WHAT YOU WILL DO = Check every line below for the word "especially" and copy each one that has it.

MATERIAL TO PROCESS =
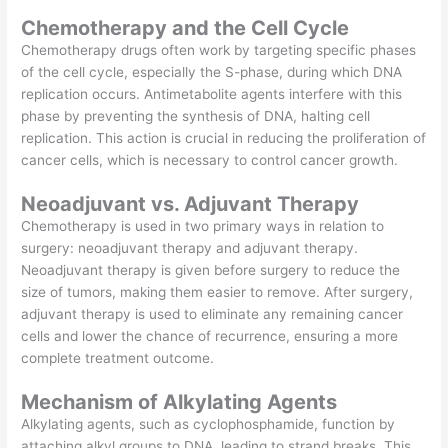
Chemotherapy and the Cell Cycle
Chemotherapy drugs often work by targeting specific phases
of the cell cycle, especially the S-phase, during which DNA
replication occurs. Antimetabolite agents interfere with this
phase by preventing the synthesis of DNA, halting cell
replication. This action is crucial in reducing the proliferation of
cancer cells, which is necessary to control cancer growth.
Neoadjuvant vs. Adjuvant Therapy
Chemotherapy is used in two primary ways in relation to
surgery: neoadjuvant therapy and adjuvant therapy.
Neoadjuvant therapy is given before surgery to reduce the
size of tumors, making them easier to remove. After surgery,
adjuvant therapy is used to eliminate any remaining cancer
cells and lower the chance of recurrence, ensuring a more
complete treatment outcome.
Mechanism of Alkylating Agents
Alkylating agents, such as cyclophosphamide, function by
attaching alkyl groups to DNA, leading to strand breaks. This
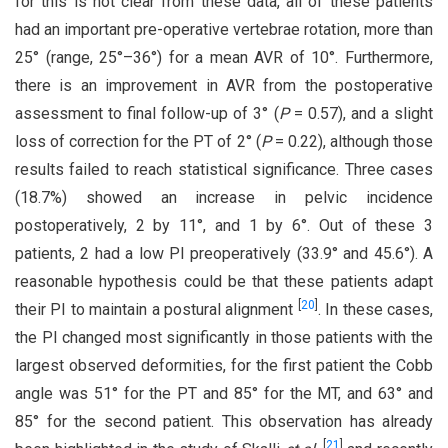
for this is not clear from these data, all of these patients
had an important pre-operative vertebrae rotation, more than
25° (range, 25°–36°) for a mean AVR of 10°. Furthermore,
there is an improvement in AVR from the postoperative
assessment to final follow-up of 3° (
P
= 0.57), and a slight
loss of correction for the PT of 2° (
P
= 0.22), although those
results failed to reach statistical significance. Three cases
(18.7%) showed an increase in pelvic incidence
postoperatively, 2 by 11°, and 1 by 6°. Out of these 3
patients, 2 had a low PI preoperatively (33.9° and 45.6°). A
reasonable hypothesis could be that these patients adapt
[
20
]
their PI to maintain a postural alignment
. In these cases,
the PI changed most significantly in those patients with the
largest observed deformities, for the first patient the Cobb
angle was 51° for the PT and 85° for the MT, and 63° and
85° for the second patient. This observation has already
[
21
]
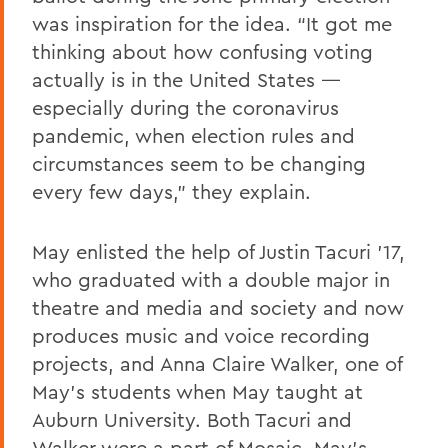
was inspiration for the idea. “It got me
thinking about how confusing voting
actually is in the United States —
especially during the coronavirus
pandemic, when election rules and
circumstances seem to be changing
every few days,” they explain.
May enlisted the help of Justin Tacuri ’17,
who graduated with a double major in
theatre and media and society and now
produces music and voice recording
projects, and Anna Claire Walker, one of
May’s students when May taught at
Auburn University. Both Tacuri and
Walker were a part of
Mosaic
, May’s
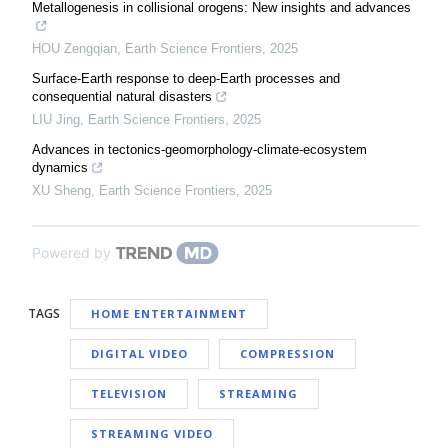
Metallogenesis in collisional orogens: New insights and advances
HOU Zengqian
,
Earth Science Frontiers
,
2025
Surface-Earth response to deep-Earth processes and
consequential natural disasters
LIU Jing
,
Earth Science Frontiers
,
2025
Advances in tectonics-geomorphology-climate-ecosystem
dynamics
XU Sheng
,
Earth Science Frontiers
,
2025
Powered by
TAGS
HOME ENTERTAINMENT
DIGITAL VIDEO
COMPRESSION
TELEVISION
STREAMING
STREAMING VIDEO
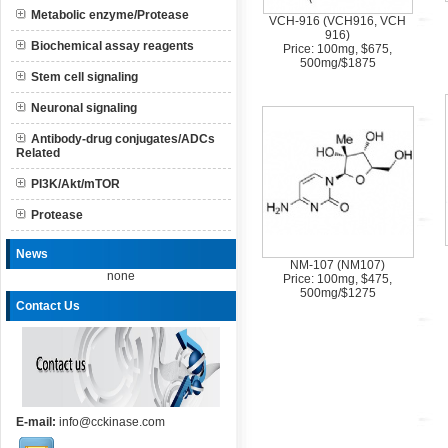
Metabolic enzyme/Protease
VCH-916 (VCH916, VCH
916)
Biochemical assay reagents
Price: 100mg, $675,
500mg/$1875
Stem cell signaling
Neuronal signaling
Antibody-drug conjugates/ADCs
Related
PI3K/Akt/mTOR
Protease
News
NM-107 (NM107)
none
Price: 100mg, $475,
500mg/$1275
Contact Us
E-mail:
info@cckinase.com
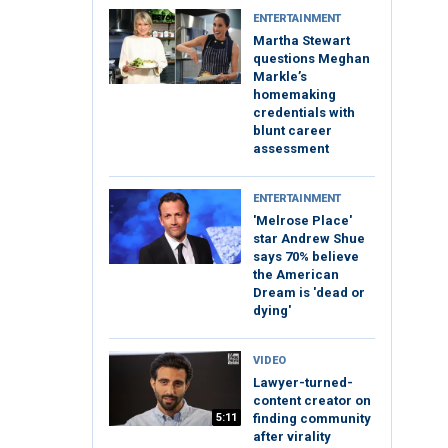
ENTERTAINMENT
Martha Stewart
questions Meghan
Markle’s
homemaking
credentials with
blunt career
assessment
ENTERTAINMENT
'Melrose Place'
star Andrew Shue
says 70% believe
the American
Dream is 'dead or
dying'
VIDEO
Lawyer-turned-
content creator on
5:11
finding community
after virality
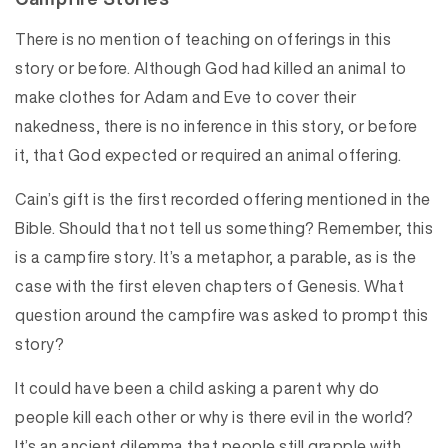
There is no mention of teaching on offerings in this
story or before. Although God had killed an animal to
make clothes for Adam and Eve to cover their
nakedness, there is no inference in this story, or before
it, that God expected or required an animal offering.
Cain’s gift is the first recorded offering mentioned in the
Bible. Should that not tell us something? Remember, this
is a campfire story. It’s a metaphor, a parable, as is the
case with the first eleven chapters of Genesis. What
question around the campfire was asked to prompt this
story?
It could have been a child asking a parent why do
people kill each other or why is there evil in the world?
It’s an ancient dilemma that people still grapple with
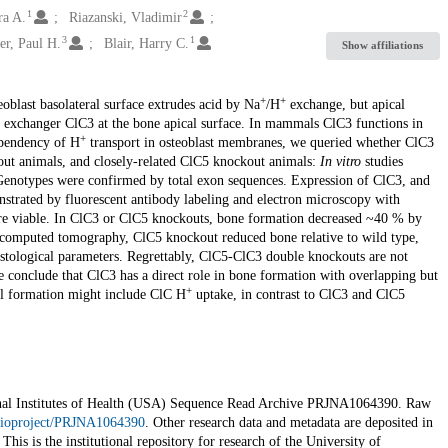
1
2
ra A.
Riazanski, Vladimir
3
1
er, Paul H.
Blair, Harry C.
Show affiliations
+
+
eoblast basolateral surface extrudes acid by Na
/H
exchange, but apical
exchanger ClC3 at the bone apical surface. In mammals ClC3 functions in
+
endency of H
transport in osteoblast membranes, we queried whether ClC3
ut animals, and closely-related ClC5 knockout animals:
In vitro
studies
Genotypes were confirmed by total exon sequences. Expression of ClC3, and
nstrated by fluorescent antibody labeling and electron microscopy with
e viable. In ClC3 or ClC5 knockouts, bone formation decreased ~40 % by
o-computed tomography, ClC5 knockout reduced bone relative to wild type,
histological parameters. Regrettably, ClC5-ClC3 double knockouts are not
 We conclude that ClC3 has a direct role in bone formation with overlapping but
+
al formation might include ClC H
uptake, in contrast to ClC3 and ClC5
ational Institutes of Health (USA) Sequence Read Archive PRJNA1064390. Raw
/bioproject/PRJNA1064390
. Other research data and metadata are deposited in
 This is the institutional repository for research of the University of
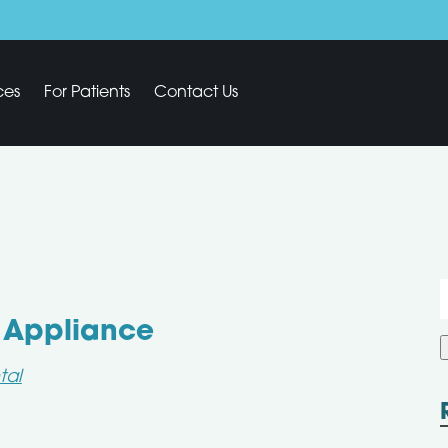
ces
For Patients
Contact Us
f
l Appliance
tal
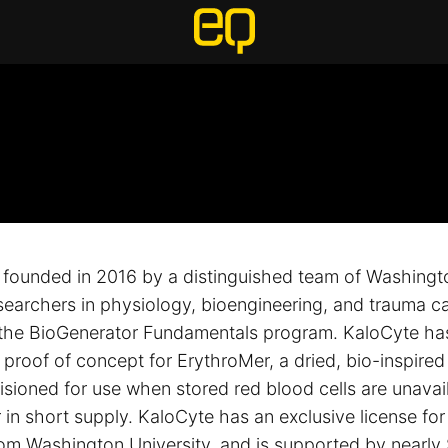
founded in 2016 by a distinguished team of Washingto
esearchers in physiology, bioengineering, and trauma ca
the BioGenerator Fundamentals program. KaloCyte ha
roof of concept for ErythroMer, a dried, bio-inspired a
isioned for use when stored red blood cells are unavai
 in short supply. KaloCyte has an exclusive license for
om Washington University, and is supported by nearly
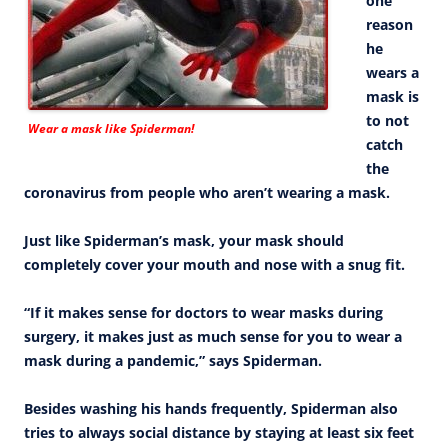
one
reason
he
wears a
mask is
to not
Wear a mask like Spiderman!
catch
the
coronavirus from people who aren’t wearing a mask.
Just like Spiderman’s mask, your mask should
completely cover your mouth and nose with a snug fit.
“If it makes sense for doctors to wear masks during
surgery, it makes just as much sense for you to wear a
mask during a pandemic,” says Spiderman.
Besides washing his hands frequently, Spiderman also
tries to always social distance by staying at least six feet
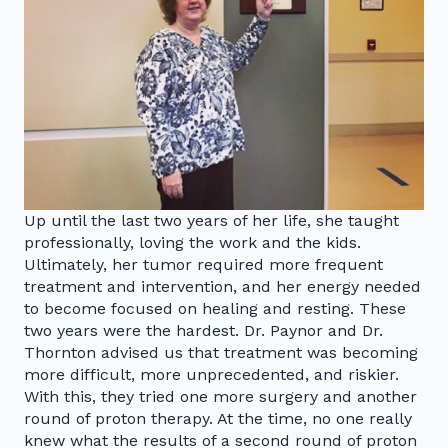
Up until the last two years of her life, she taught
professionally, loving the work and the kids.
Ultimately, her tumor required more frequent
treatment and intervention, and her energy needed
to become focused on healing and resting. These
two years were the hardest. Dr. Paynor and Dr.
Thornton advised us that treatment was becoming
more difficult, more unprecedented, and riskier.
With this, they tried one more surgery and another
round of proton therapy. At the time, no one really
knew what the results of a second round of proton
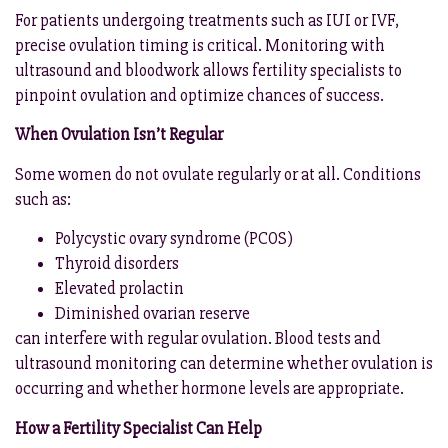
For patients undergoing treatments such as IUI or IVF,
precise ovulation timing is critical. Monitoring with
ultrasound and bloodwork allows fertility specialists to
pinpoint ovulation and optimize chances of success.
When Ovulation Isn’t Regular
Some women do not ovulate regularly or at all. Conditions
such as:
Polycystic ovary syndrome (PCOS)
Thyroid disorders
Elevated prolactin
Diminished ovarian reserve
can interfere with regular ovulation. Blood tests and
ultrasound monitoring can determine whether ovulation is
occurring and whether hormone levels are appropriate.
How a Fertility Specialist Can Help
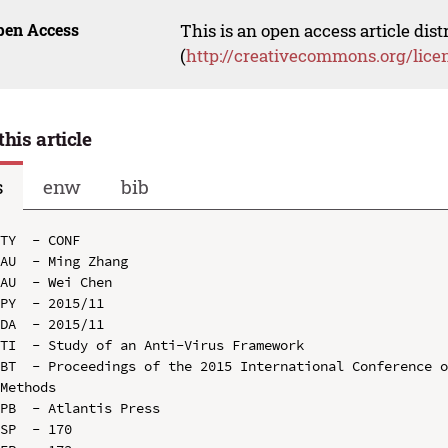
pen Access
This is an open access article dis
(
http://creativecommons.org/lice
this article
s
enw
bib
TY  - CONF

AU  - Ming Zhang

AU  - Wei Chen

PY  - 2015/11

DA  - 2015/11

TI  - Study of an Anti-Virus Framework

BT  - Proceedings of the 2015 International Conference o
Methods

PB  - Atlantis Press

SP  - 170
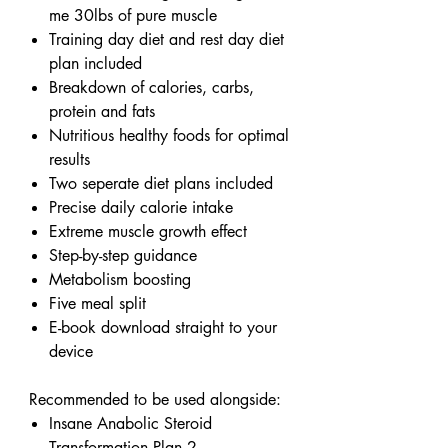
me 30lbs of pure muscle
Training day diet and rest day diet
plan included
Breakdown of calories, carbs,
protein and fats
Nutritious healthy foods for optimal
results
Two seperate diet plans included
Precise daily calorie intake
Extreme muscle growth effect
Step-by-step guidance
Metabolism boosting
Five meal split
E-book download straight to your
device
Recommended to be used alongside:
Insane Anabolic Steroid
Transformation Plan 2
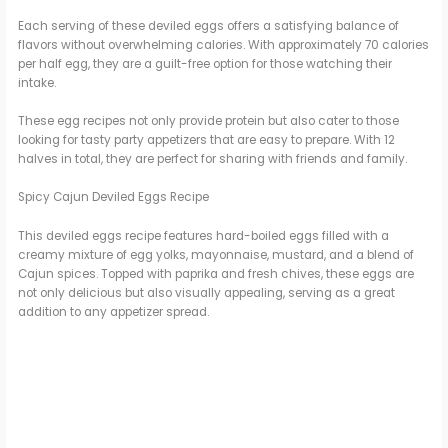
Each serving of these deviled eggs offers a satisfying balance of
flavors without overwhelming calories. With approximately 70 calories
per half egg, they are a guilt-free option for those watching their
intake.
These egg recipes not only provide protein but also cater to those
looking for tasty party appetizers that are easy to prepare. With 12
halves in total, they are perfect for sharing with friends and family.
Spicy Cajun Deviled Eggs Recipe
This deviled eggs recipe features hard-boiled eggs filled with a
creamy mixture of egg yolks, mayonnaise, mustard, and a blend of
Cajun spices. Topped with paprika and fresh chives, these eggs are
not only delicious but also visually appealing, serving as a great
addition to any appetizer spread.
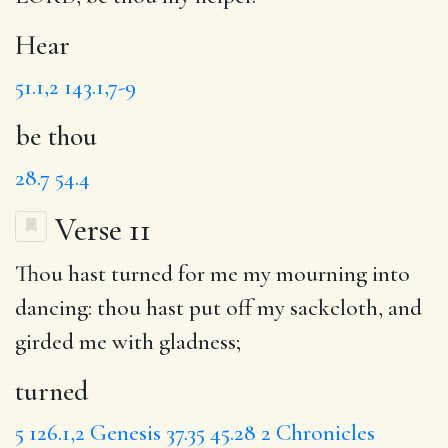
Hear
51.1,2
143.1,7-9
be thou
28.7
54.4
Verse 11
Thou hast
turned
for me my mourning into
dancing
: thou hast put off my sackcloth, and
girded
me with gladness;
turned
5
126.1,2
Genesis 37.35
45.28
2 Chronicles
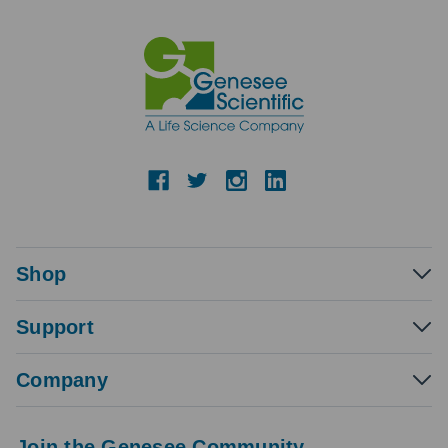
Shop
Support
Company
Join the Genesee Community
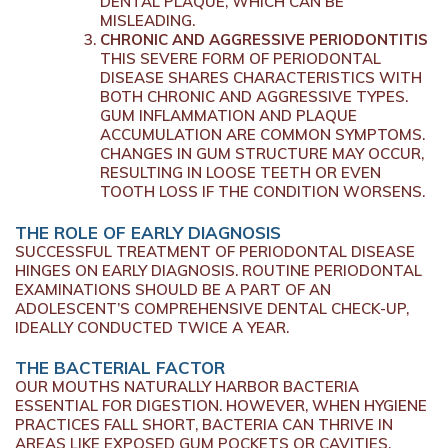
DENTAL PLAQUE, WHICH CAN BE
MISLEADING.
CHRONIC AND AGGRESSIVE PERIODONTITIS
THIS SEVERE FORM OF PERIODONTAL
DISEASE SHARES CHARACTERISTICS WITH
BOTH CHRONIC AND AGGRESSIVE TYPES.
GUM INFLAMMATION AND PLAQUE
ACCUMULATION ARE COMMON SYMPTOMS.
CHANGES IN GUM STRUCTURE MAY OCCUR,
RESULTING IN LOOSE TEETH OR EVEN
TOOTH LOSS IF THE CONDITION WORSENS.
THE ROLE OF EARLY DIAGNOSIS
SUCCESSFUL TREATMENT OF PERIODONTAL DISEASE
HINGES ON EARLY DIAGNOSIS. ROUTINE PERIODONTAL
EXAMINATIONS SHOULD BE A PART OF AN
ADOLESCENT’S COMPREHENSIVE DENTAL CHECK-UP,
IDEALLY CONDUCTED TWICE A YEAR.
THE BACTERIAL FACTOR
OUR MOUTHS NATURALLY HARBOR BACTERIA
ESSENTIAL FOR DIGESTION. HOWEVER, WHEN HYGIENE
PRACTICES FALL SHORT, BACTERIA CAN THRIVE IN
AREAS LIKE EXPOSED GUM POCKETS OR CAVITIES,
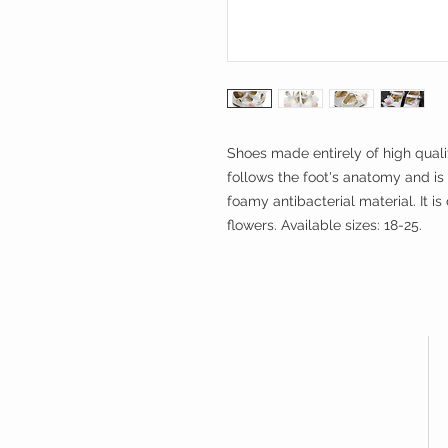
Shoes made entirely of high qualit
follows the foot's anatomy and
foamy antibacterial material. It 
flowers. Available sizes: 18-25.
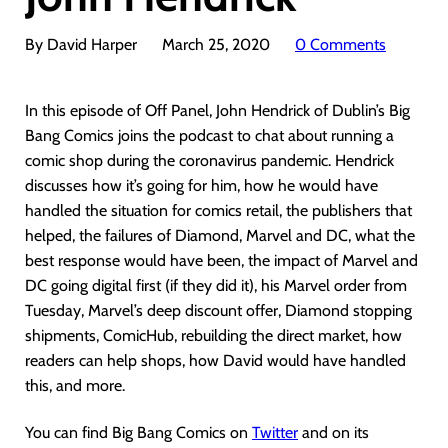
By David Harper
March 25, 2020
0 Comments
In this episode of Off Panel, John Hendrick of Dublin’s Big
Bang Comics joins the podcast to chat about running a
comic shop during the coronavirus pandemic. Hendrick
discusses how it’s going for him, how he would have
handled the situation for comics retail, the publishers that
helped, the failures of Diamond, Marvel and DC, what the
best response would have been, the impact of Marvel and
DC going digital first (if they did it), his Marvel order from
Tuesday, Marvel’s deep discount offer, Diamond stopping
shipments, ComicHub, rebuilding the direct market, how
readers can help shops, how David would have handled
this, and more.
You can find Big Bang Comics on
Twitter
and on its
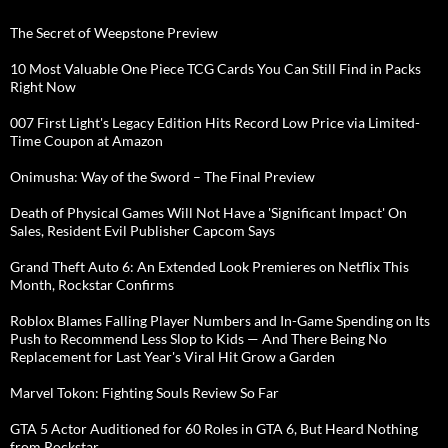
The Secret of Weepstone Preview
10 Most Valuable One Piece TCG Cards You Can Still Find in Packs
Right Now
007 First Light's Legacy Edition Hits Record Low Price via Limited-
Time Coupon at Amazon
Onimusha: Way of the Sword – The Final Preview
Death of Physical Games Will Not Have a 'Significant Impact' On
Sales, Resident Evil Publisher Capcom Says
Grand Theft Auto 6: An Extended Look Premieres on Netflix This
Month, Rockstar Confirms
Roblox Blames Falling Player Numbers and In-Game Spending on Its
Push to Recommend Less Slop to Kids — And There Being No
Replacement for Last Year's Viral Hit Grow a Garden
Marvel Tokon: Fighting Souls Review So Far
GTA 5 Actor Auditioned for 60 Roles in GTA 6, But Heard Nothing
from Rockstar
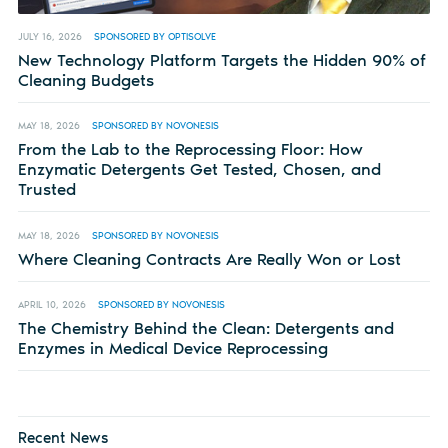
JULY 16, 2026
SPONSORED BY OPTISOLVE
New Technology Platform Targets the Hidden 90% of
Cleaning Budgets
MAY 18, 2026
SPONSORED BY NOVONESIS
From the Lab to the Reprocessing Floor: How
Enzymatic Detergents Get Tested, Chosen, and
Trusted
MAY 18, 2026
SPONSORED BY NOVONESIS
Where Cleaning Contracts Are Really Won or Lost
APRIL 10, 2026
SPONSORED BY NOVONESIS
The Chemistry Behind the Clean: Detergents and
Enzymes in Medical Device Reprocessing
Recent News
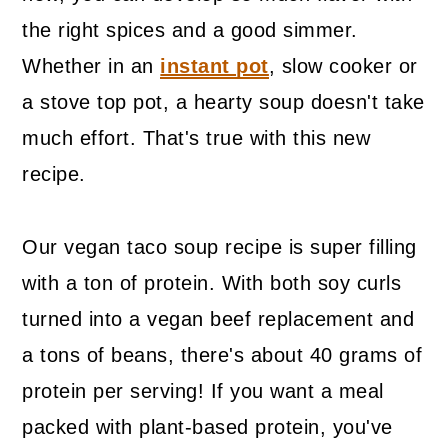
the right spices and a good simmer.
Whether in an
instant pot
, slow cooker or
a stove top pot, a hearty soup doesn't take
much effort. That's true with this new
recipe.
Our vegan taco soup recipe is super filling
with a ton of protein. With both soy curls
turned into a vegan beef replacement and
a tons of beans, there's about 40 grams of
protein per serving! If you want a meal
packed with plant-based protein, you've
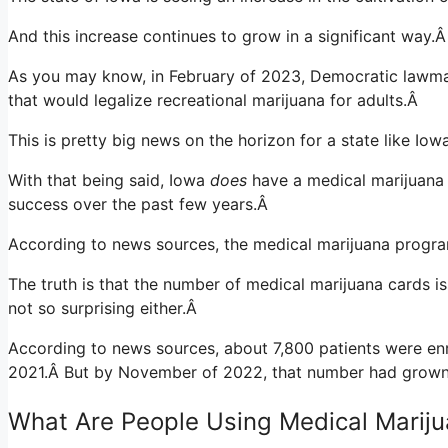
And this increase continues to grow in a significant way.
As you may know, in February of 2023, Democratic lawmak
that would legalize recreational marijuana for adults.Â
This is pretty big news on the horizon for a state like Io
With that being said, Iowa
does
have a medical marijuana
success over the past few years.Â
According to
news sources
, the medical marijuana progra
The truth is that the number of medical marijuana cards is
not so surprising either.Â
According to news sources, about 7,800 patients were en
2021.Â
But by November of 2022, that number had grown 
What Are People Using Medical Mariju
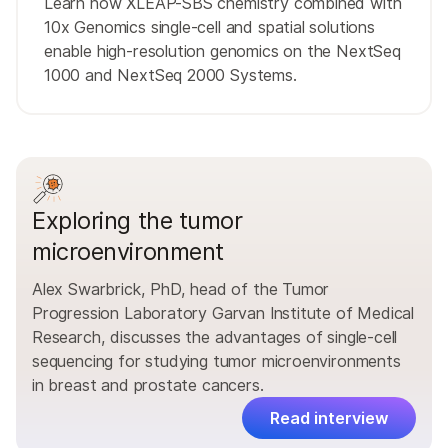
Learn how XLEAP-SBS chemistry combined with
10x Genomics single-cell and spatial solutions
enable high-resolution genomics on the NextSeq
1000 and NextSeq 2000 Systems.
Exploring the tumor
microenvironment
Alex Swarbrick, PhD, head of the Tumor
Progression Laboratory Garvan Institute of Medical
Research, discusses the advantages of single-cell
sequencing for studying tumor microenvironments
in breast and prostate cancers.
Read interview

EXERCISE RESULT =
of the cell cycle, especially the S-phase, during which DNA
especially during the coronavirus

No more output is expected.